▶ [BRIEF]
Your answer is the lines below, exactly, from the one that contains "vfov_deg: 11.6" through the one that contains "focal_mm: 6.76", both included.

Records from a data collection:
□ □ □

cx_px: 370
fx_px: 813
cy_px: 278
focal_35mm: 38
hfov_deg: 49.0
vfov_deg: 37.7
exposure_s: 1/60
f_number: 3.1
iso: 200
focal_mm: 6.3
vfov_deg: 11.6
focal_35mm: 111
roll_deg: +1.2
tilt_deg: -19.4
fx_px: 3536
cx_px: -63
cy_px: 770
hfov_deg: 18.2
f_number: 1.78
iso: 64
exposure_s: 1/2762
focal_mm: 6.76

□ □ □

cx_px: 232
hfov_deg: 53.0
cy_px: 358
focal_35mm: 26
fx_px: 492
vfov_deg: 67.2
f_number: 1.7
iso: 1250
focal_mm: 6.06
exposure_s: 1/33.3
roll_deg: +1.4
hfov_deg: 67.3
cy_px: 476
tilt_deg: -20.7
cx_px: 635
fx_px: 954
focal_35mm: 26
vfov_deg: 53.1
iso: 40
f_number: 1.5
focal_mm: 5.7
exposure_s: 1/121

□ □ □

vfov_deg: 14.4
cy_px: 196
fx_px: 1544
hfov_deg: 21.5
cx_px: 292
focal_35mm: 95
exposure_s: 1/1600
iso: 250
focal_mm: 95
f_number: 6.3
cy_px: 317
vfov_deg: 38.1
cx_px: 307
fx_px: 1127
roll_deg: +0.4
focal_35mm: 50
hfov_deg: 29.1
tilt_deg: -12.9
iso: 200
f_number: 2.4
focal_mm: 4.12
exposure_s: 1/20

□ □ □

▶ [PROBLEM SOLUTION]
vfov_deg: 11.6
focal_35mm: 111
roll_deg: +1.2
tilt_deg: -19.4
fx_px: 3536
cx_px: -63
cy_px: 770
hfov_deg: 18.2
f_number: 1.78
iso: 64
exposure_s: 1/2762
focal_mm: 6.76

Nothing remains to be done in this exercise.